9.6. Контроль
со стороны инсайдеров и профсоюзы
При прежней тоталитарной системе Коммунистическая партия обеспечивала
институциональный механизм для надзора за деятельностью руководителей
государственных предприятий. Развал этого контроля и отсутствие
альтернативных средств для контроля за деятельностью инсайдеров
являются важнейшей проблемой для экономики переходного периода.
Как мы упоминали выше, надежды на то, что коммерческие банки и
финансово-промышленные группы смогут обеспечить эффективное корпоративное
управление, до сих пор не осуществились. Одним из институтов,
который может помочь в восстановлении некоторого контроля над
руководителями-инсайдерами в современных условиях, является институт
профсоюзов.

_Исходные данные_
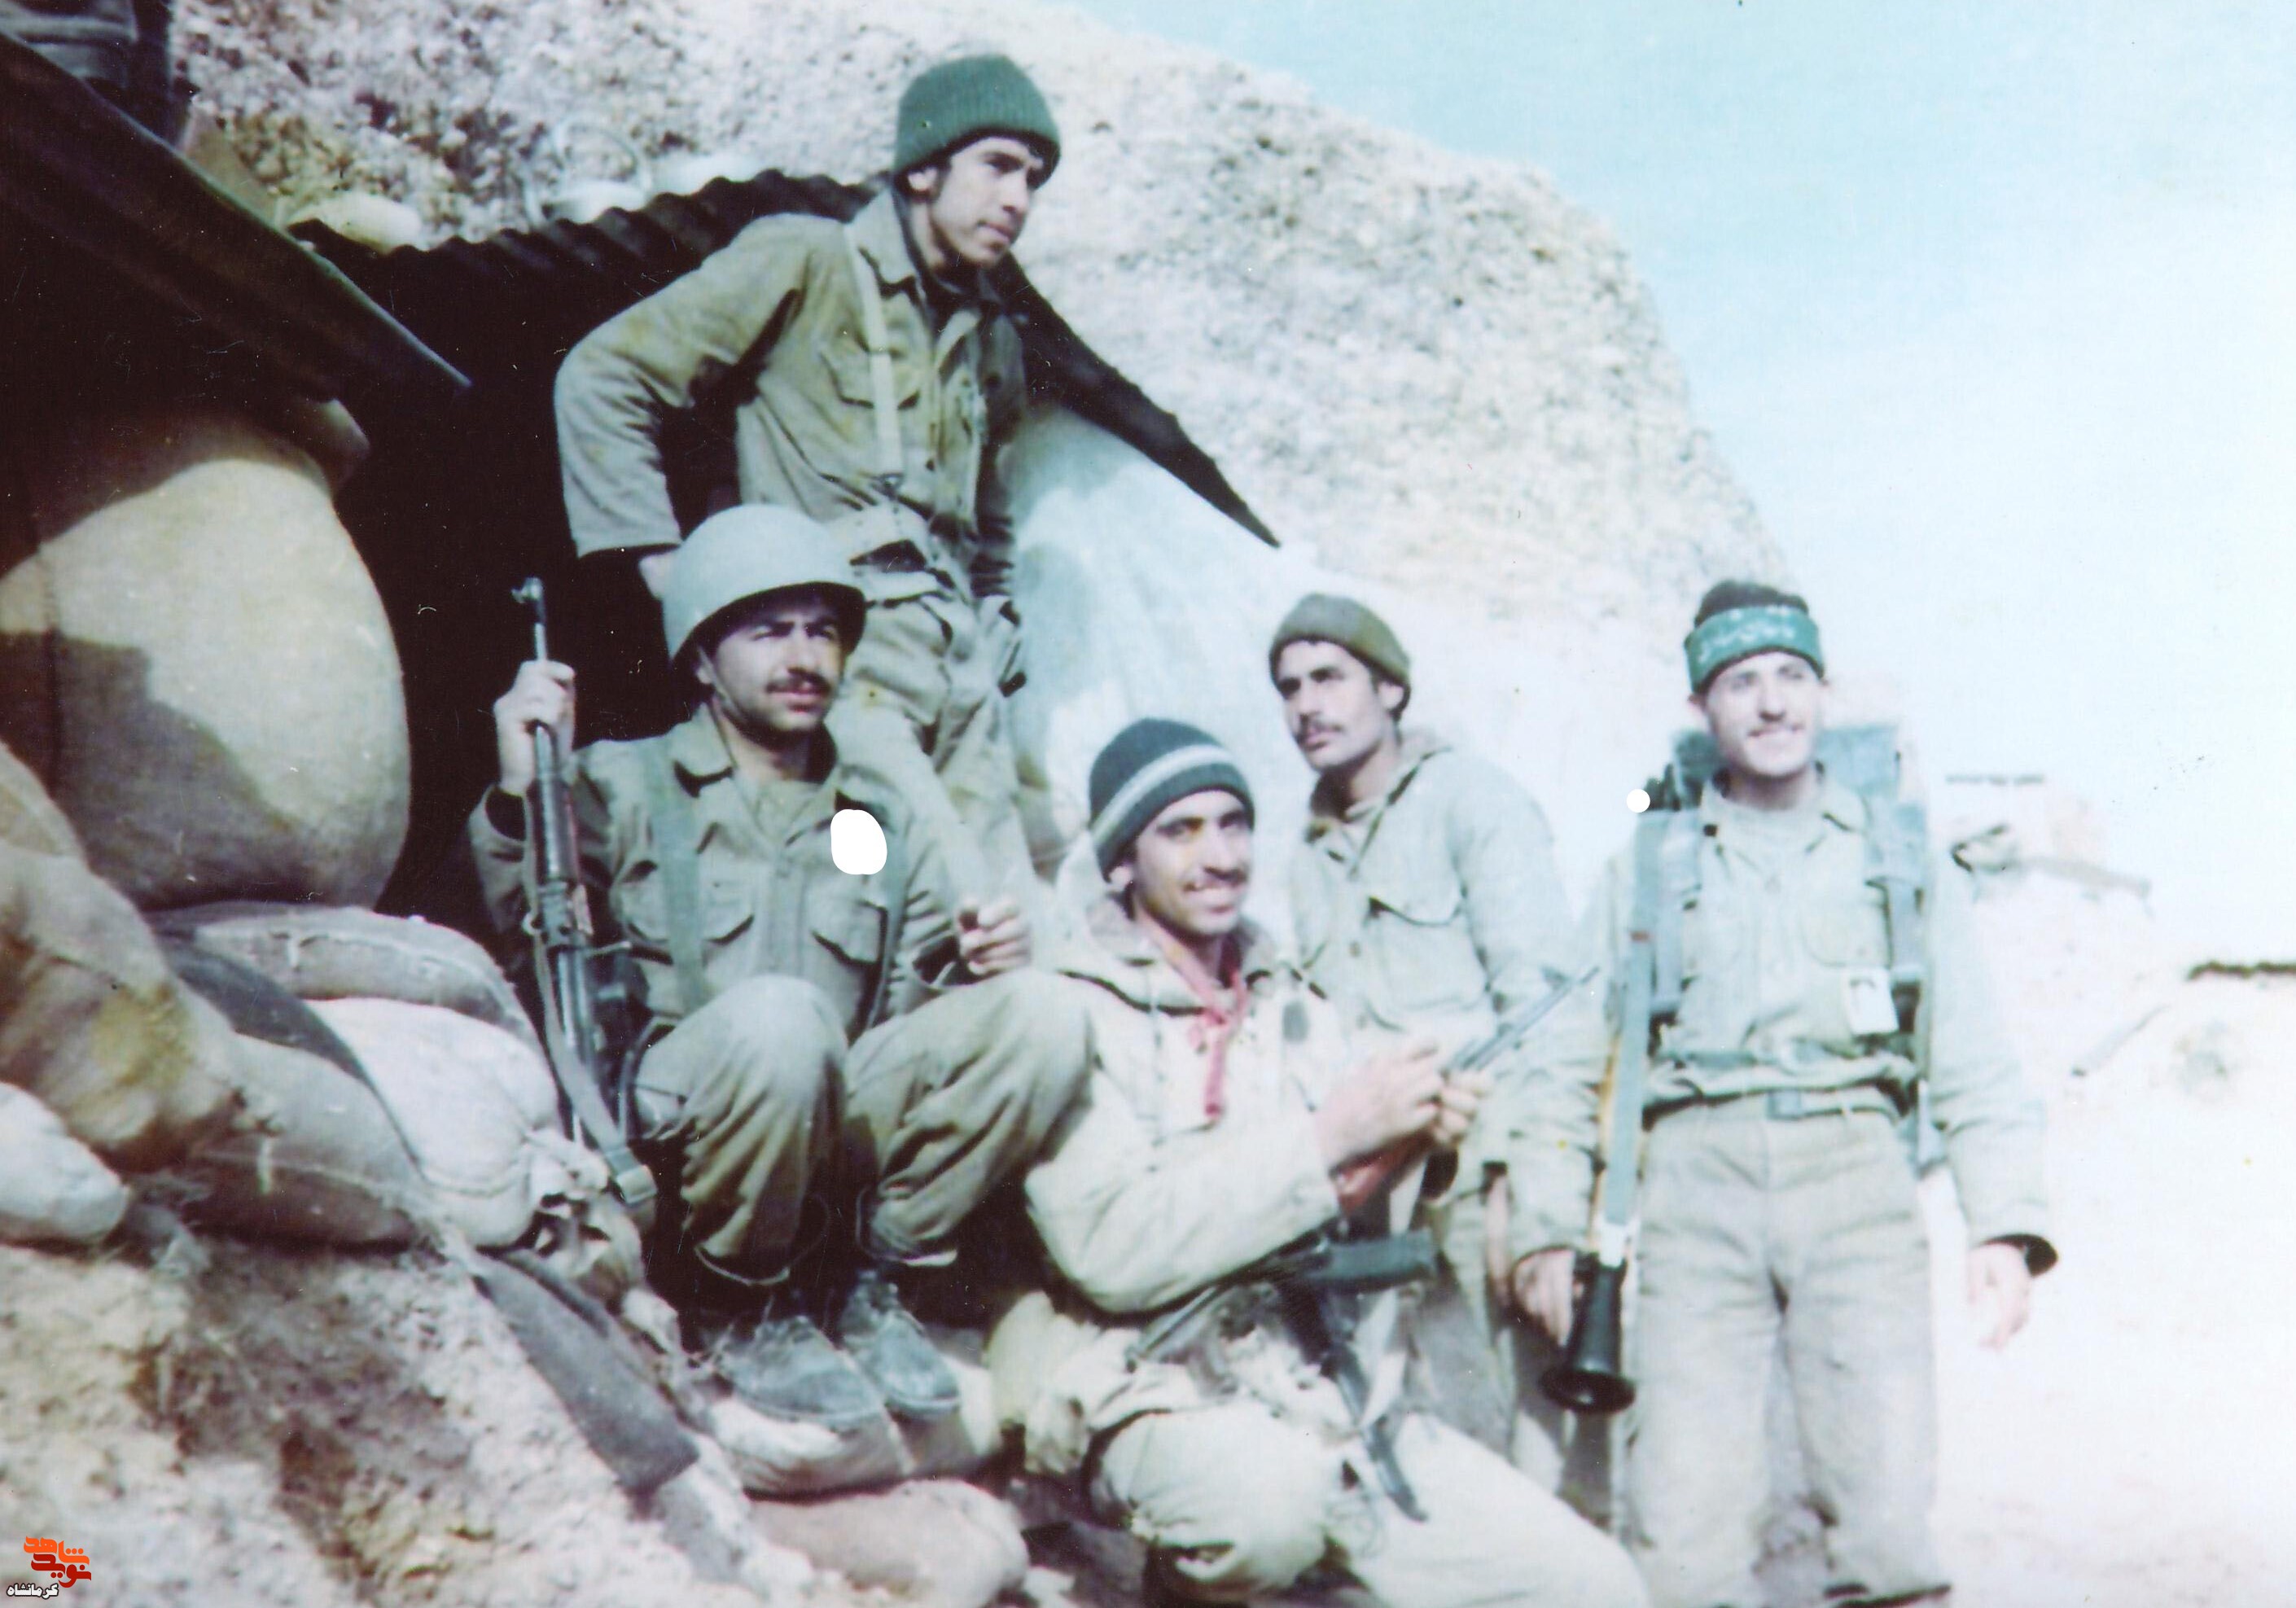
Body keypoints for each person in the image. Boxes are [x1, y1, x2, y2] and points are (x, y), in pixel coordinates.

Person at [986, 718, 1648, 1608]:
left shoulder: (1290, 996)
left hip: (1323, 1395)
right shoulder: (1070, 1014)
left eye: (1234, 823)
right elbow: (1112, 1249)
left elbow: (1344, 1211)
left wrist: (1416, 1147)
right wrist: (1330, 1138)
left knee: (1594, 1585)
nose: (1221, 856)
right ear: (1120, 863)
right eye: (1181, 831)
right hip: (1150, 1388)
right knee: (1270, 1511)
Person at [473, 504, 1087, 1431]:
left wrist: (976, 967)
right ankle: (739, 1302)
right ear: (701, 659)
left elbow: (910, 1002)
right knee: (783, 1017)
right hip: (684, 1141)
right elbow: (523, 932)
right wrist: (524, 784)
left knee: (1043, 1013)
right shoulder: (623, 785)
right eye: (769, 632)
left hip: (827, 1133)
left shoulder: (865, 820)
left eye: (823, 631)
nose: (804, 657)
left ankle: (866, 1279)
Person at [1518, 581, 2055, 1608]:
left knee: (1885, 1520)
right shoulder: (1647, 866)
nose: (1771, 703)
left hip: (1857, 1183)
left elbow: (1974, 1053)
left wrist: (2004, 1225)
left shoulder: (1897, 857)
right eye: (1741, 683)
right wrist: (1547, 1223)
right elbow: (1564, 1061)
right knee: (1683, 1533)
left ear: (1823, 689)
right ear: (1702, 708)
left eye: (1791, 676)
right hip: (1694, 1194)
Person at [553, 53, 1063, 899]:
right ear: (924, 170)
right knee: (937, 897)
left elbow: (989, 513)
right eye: (998, 166)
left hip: (961, 673)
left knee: (1017, 918)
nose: (1018, 200)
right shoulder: (806, 259)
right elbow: (605, 377)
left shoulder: (992, 338)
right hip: (838, 657)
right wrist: (670, 569)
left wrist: (996, 607)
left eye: (1034, 180)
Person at [1268, 594, 1607, 1488]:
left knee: (1548, 1470)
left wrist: (1540, 1214)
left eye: (1330, 678)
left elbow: (1553, 1012)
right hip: (1386, 1208)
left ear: (1391, 688)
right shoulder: (1308, 856)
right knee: (1443, 1467)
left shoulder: (1473, 803)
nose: (1308, 705)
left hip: (1487, 1188)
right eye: (1289, 688)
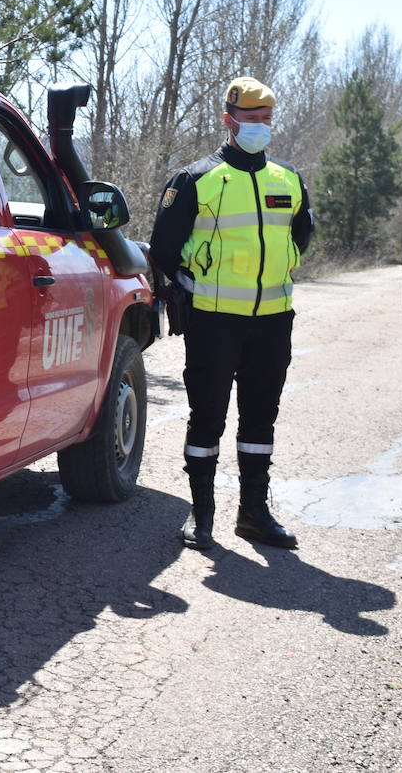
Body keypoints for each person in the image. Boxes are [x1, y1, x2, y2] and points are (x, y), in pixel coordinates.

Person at [149, 76, 315, 551]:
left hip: (273, 320)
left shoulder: (287, 179)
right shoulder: (196, 178)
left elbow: (300, 235)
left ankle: (254, 515)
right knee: (208, 418)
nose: (259, 127)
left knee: (261, 418)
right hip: (214, 320)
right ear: (229, 121)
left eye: (266, 120)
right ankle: (200, 517)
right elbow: (164, 247)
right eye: (250, 119)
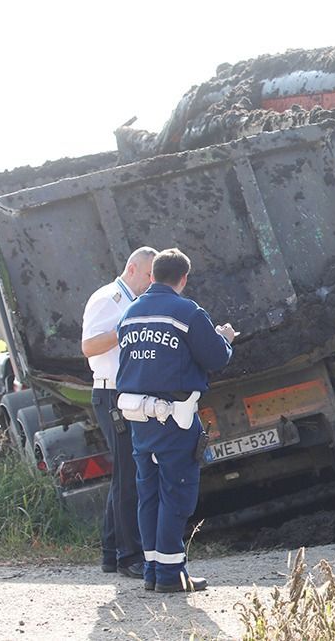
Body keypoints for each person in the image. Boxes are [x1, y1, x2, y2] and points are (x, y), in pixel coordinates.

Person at [115, 248, 236, 593]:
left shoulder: (129, 314)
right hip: (176, 420)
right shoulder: (187, 312)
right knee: (177, 494)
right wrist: (225, 339)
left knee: (148, 494)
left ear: (152, 276)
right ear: (183, 279)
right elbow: (215, 358)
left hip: (140, 419)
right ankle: (170, 575)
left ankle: (154, 570)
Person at [81, 246, 157, 578]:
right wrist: (123, 330)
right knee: (128, 477)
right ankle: (130, 556)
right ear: (132, 268)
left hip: (126, 393)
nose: (151, 281)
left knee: (124, 474)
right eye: (148, 274)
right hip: (111, 393)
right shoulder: (108, 299)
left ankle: (112, 553)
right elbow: (89, 346)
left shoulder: (131, 301)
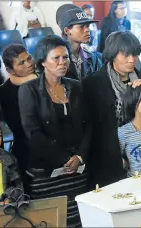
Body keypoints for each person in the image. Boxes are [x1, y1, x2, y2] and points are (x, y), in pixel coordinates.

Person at [18, 35, 91, 227]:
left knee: (77, 219)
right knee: (51, 221)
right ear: (43, 61)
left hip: (77, 169)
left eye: (65, 57)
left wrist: (80, 157)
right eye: (56, 58)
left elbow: (89, 125)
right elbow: (32, 133)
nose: (62, 62)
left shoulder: (75, 86)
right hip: (47, 171)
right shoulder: (29, 90)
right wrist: (64, 159)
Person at [82, 31, 141, 189]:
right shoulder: (93, 83)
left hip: (140, 153)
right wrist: (115, 155)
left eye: (135, 54)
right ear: (112, 54)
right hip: (105, 156)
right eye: (125, 55)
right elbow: (92, 126)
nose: (132, 60)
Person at [0, 44, 37, 192]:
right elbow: (19, 127)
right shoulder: (5, 92)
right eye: (21, 63)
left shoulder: (44, 76)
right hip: (27, 148)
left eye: (29, 58)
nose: (29, 64)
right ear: (9, 70)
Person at [56, 4, 102, 81]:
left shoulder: (92, 58)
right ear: (67, 31)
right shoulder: (58, 61)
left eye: (87, 26)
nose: (87, 30)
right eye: (81, 26)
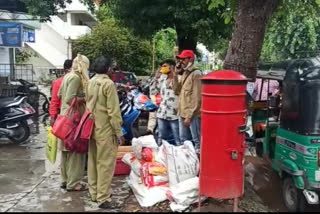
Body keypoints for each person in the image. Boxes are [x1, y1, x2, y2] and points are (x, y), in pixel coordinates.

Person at [86, 56, 125, 209]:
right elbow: (113, 113)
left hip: (91, 127)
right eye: (112, 68)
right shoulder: (108, 84)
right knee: (106, 164)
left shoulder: (91, 81)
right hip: (105, 130)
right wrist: (119, 133)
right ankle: (104, 198)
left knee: (93, 161)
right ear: (108, 69)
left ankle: (94, 193)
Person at [58, 54, 90, 191]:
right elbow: (70, 99)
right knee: (76, 152)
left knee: (66, 151)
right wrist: (84, 98)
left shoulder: (67, 76)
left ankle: (65, 180)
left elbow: (60, 95)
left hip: (64, 117)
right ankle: (73, 183)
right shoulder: (76, 78)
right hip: (73, 119)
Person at [173, 50, 202, 153]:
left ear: (190, 59)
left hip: (191, 115)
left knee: (196, 142)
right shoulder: (185, 73)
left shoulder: (196, 74)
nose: (181, 61)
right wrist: (175, 74)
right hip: (182, 112)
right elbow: (176, 90)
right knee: (183, 141)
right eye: (180, 59)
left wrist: (189, 116)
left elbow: (197, 97)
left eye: (183, 59)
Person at [150, 59, 180, 145]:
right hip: (162, 113)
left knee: (177, 139)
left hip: (174, 114)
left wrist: (175, 75)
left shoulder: (179, 78)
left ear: (172, 67)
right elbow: (153, 91)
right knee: (161, 138)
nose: (162, 68)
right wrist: (156, 78)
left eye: (164, 66)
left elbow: (177, 89)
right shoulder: (162, 79)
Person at [49, 59, 72, 126]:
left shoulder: (77, 81)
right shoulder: (58, 82)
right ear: (69, 70)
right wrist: (53, 117)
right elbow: (54, 101)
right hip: (63, 114)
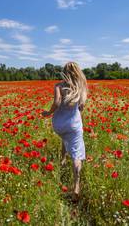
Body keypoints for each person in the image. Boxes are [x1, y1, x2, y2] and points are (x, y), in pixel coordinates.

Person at [42, 62, 88, 202]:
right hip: (73, 124)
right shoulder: (80, 87)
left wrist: (48, 113)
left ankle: (62, 159)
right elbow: (81, 107)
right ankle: (76, 186)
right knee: (76, 154)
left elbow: (56, 103)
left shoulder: (59, 86)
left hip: (59, 124)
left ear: (64, 72)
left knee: (65, 137)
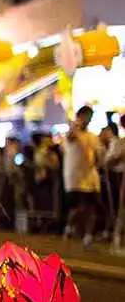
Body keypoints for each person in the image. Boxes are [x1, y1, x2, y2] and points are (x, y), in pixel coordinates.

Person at [62, 105, 102, 246]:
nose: (87, 119)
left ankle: (88, 236)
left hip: (90, 177)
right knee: (78, 208)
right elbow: (71, 136)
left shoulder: (92, 136)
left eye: (89, 117)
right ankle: (70, 227)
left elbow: (97, 154)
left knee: (91, 207)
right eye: (85, 116)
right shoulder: (73, 133)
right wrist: (75, 124)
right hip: (75, 177)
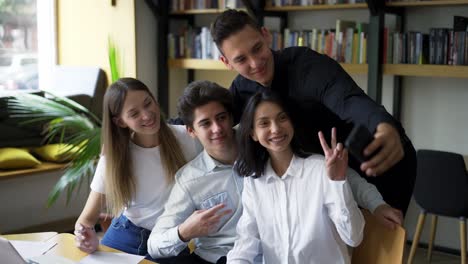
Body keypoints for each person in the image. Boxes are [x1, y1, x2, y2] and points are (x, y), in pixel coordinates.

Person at [211, 9, 417, 215]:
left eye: (257, 48)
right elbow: (211, 119)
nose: (255, 63)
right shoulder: (241, 88)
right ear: (226, 63)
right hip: (327, 173)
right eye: (241, 59)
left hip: (380, 156)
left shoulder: (308, 66)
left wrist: (383, 125)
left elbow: (349, 100)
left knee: (379, 242)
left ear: (266, 35)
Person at [228, 90, 365, 264]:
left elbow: (354, 237)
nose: (276, 129)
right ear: (253, 134)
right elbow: (246, 240)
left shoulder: (320, 169)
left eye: (282, 118)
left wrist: (338, 183)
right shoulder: (254, 180)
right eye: (264, 123)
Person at [74, 78, 200, 262]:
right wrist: (85, 238)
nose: (147, 115)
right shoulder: (114, 156)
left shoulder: (188, 137)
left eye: (148, 103)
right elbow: (86, 220)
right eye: (134, 113)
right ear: (120, 122)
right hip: (127, 235)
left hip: (170, 240)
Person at [147, 80, 241, 264]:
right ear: (191, 131)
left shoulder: (261, 148)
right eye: (206, 123)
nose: (217, 128)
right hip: (215, 258)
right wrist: (185, 232)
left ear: (231, 118)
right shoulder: (189, 180)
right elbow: (154, 245)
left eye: (221, 117)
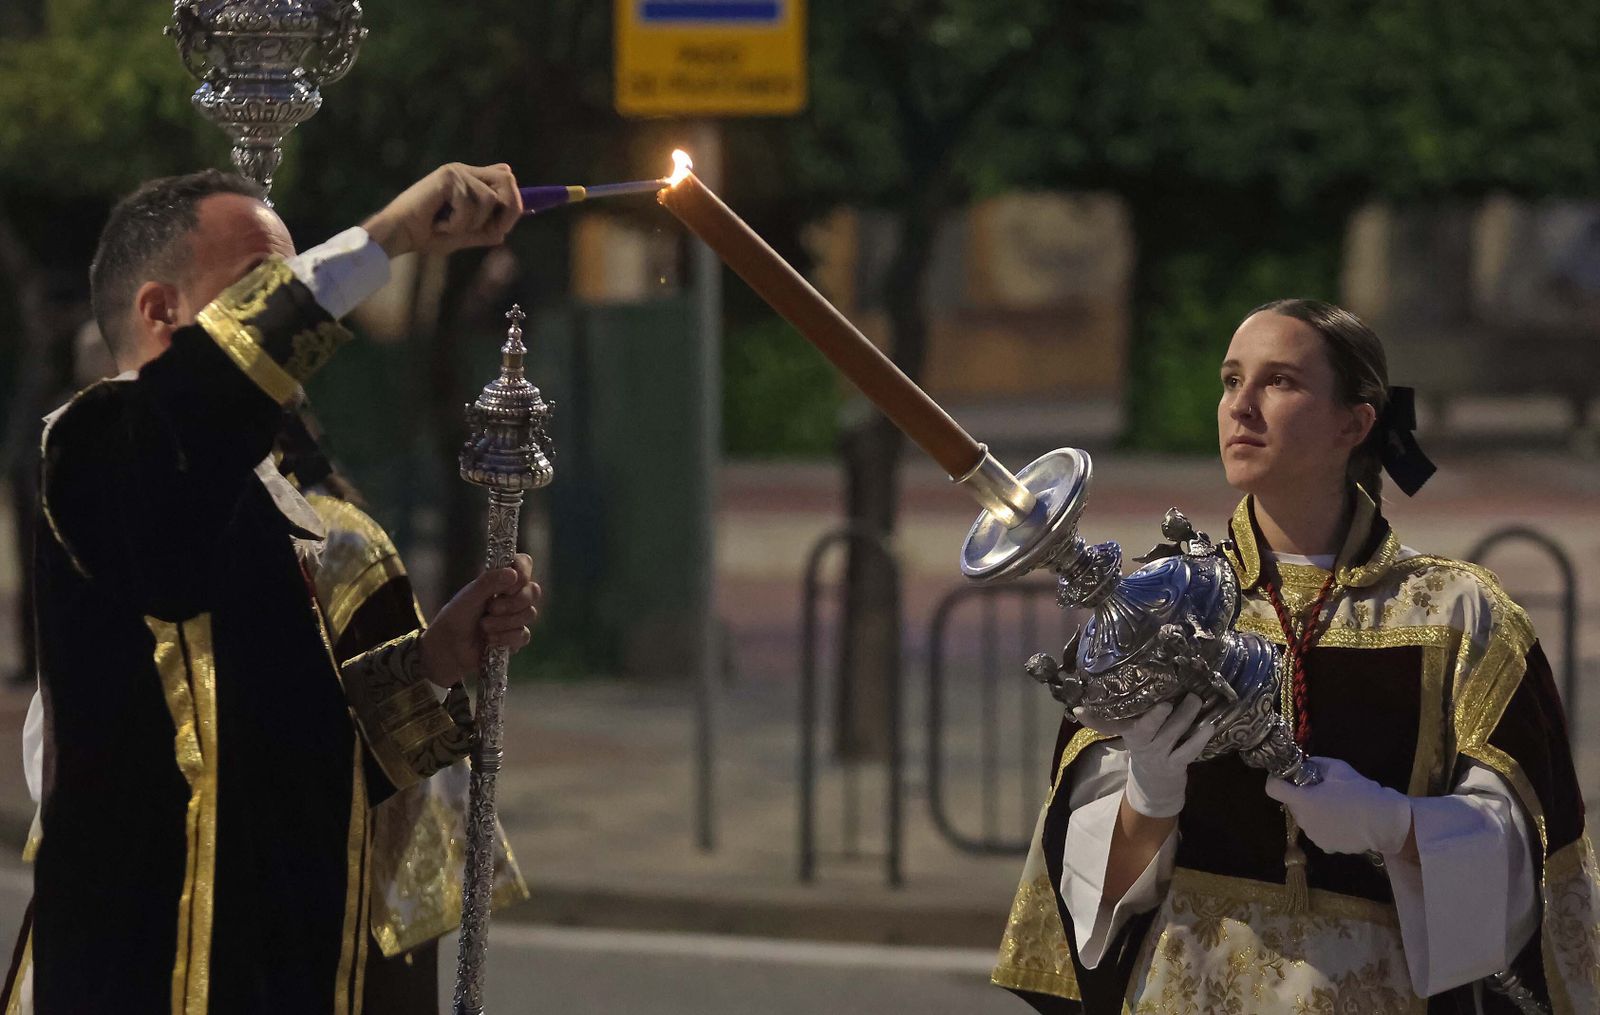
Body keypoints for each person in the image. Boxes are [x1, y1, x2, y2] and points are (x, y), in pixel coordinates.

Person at [3, 162, 541, 1014]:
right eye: (264, 285)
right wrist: (388, 237)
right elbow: (193, 434)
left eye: (292, 285)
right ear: (159, 311)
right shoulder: (94, 450)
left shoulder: (273, 503)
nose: (301, 312)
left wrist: (434, 658)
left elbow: (294, 760)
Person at [992, 300, 1600, 1013]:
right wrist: (1148, 797)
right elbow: (1083, 889)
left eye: (1279, 382)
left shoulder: (1457, 613)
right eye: (1229, 380)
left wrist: (1393, 824)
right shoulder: (1159, 606)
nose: (1240, 406)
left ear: (1355, 423)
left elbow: (1530, 859)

_Задания для выполнения_
[a] Укажите, какая организация при прежней тоталитарной системе обеспечивала институциональный механизм надзора за руководителями государственных предприятий, согласно тексту о контроле над инсайдерами.
[b] Перечислите все организации и институты, которые в тексте о контроле над инсайдерами названы как обеспечивавшие, призванные обеспечить или способные обеспечить контроль над руководителями либо корпоративное управление.
Данные представляют собой самостоятельный материал, не связанный с текстом.

_Решения заданий_
[a] Коммунистическая партия.

[b] Коммунистическая партия, коммерческие банки, финансово-промышленные группы, профсоюзы.